The Erb Discovery Trails is a statement piece. It says that Royal Oak is a destination, that Southeast Michigan families don’t need to drive to Chicago or Columbus to access world-class zoo experiences. It says that someone believed enough in this region to put significant philanthropic resources behind a multi-year construction project designed specifically for discovery and joy.
There’s also something worth appreciating about how the exhibit is named. Fred and Barbara Erb have long been connected to environmental and conservation causes in Michigan. Having their name on an exhibit built around connecting young people to the natural world is a coherent legacy.

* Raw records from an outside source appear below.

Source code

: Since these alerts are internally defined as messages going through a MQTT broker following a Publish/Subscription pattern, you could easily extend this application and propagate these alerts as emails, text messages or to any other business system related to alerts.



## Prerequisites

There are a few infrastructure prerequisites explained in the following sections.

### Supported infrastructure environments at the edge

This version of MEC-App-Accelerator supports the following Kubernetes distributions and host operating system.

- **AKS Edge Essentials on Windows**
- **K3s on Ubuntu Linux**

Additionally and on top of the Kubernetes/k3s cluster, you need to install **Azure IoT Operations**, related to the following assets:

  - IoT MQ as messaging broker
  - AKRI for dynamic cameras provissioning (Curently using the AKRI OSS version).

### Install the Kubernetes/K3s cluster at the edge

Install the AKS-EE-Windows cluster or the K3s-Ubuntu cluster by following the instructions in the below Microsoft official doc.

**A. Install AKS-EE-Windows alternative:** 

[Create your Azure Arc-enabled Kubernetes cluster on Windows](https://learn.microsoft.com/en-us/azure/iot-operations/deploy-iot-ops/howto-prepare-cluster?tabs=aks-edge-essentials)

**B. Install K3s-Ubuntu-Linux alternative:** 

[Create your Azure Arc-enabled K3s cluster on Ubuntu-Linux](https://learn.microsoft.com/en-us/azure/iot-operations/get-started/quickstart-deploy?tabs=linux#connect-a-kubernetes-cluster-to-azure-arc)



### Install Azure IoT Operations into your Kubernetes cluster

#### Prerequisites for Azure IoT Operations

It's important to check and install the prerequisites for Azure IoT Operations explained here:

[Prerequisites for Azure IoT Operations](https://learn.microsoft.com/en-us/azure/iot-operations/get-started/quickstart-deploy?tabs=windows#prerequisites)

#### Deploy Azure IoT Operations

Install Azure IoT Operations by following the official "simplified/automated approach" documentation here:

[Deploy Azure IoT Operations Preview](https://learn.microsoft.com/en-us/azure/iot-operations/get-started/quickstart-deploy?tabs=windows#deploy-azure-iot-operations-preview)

The kids who feed stingrays here in 2026 might become the conservationists and environmental advocates of 2046. Institutions that build that pipeline are doing something important.
The Bottom Line for Detroit Families
If you have kids, know kids, or simply enjoy watching people experience genuine wonder, the Erb Discovery Trails is a reason to make a plan. May 23 is the opening date. The stingray pool is waiting. The goats are ready.
It’s also the story of a city continuing to invest in the kinds of experiences that make families want to stay, return, and root themselves somewhere. That’s not nothing. That’s actually everything.
Put it on the calendar. Show up with your sleeves already rolled up.